Supplied data:
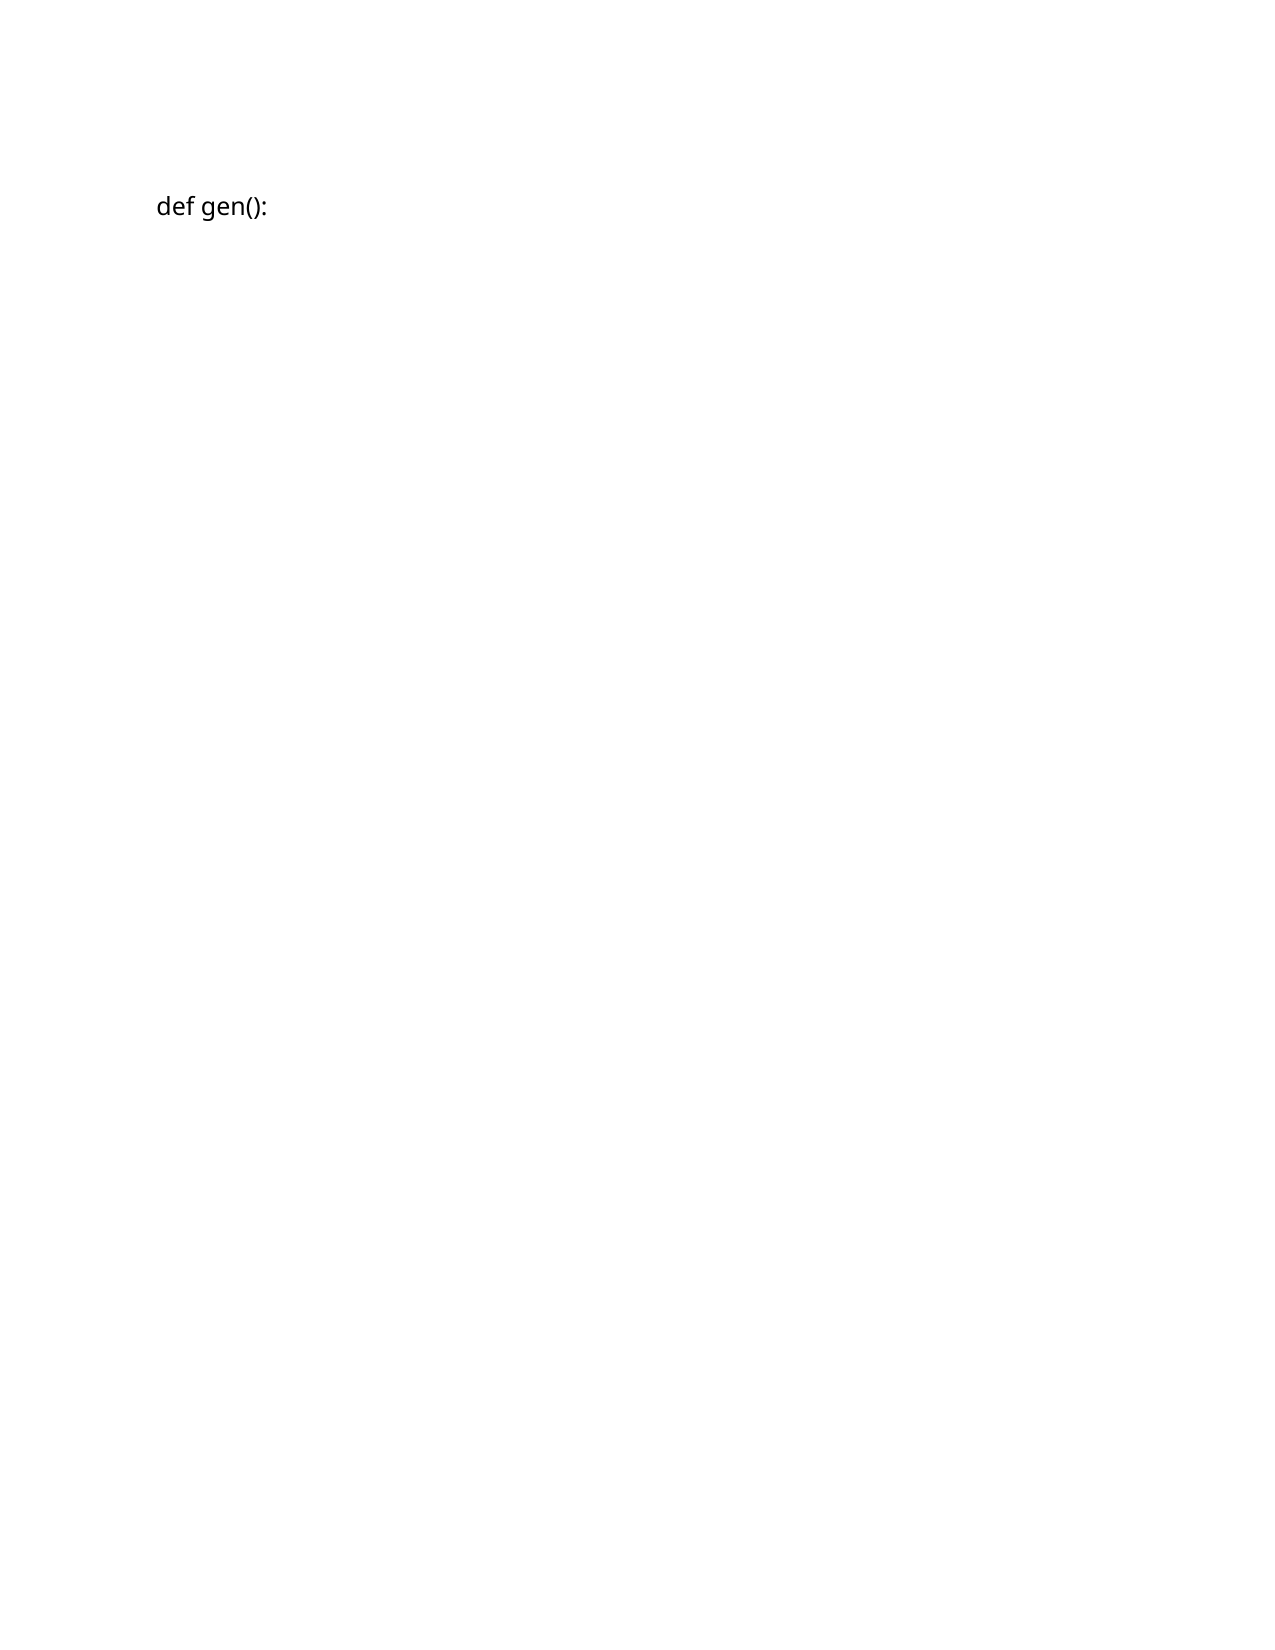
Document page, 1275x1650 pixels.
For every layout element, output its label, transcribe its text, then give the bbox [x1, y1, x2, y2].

text def gen(): [156, 188, 1135, 223]
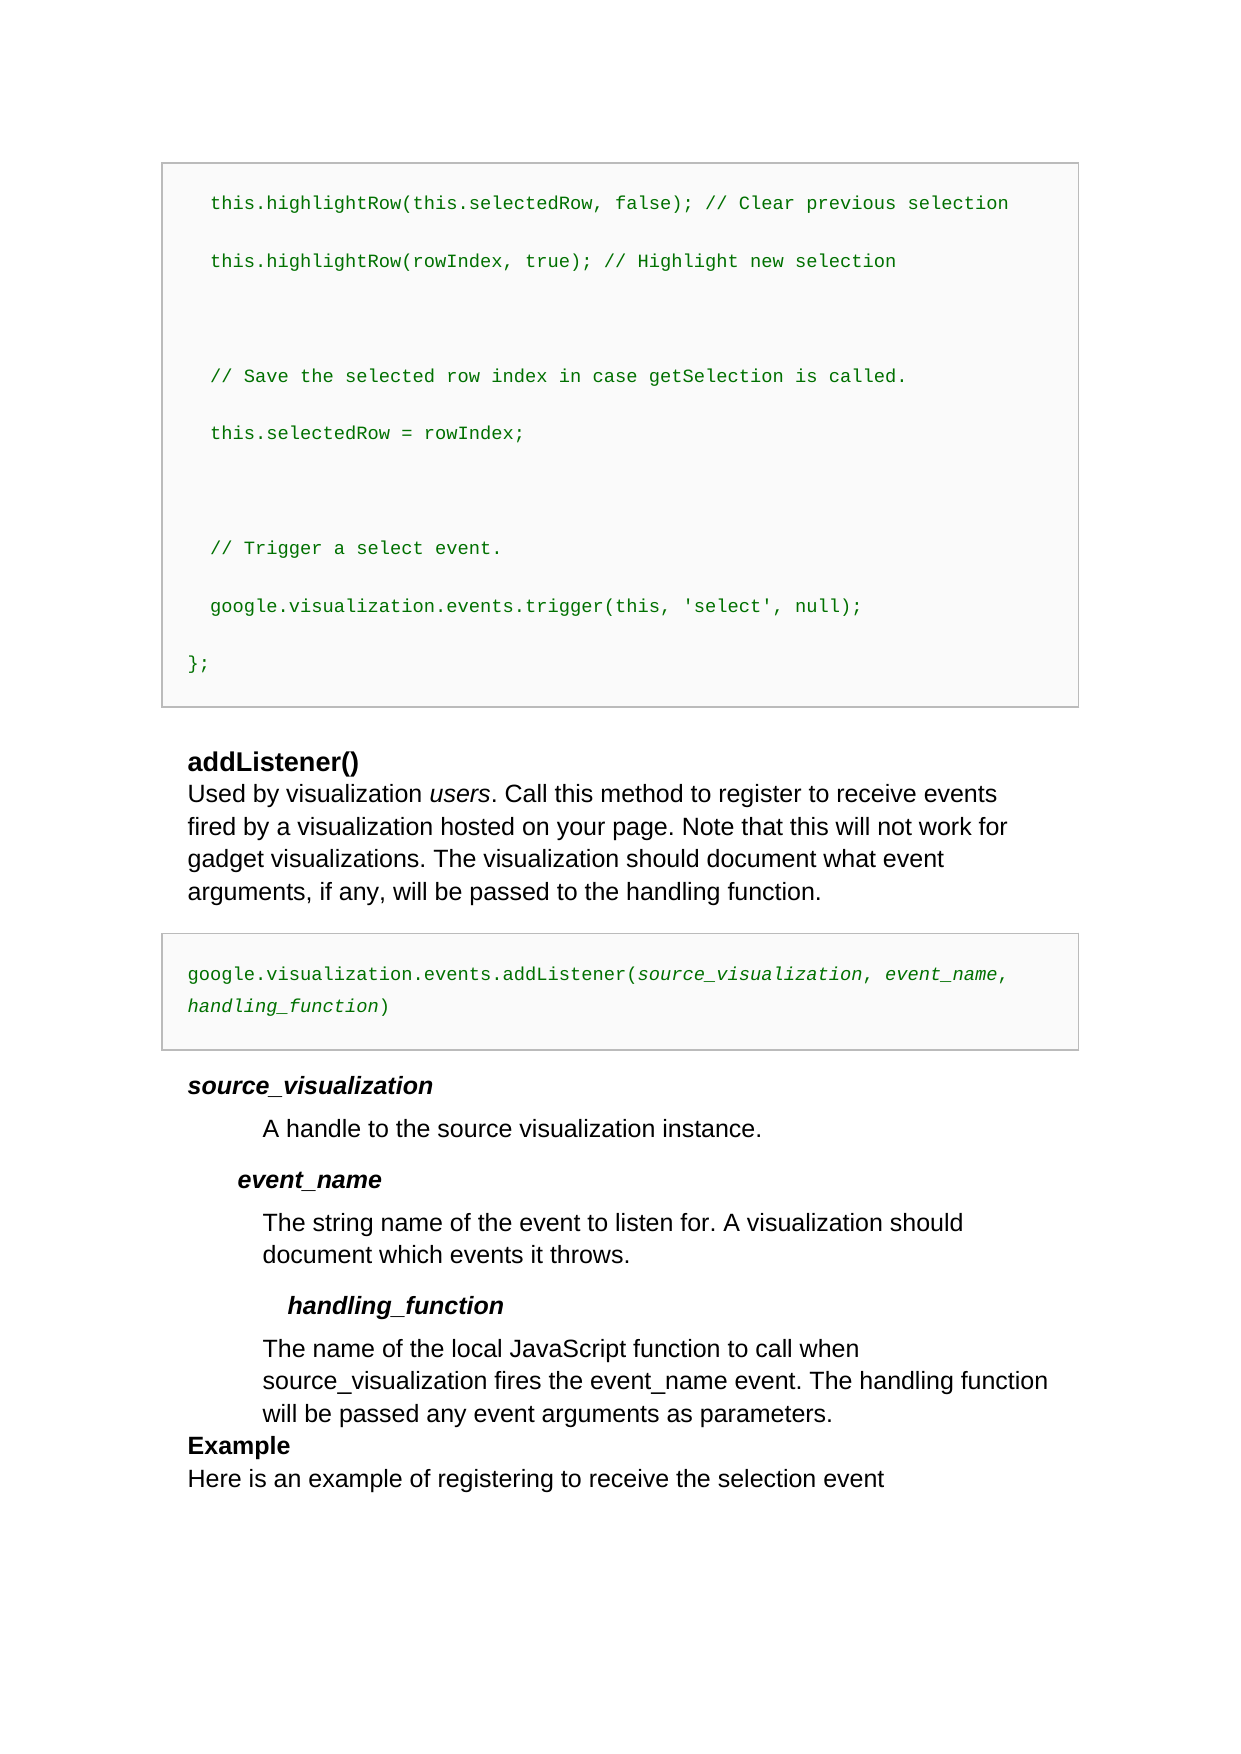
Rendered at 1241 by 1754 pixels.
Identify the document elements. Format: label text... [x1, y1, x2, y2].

text Here is an example of registering to receive the selection event [187, 1462, 1053, 1494]
text handling_function [287, 1289, 1053, 1322]
text // Save the selected row index in case getSelection is called. [163, 334, 1078, 392]
text this.highlightRow(this.selectedRow, false); // Clear previous selection [163, 164, 1078, 219]
text Used by visualization users. Call this method to register to receive events fired by a visualization hosted on your page. Note that this will not work for gadget visualizations. The visualization should document what event arguments, if any, will be passed to the handling function. [187, 778, 1053, 908]
text }; [163, 622, 1078, 706]
text A handle to the source visualization instance. [262, 1112, 1053, 1144]
text Example [187, 1429, 1053, 1462]
text The string name of the event to listen for. A visualization should document which events it throws. [262, 1206, 1053, 1271]
text google.visualization.events.addListener(source_visualization, event_name, handling_function) [163, 934, 1078, 1049]
text The name of the local JavaScript function to call when source_visualization fires the event_name event. The handling function will be passed any event arguments as parameters. [262, 1332, 1053, 1429]
text this.selectedRow = rowIndex; [163, 392, 1078, 449]
text // Trigger a select event. [163, 507, 1078, 564]
text this.highlightRow(rowIndex, true); // Highlight new selection [163, 219, 1078, 277]
text addListener() [187, 745, 1053, 778]
text source_visualization [187, 1069, 1053, 1102]
text event_name [237, 1163, 1053, 1196]
text google.visualization.events.trigger(this, 'select', null); [163, 564, 1078, 622]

What this task involves: Across all the records above, how many lines hold the word "pixels"? Answer with only that number.

Answer area: 2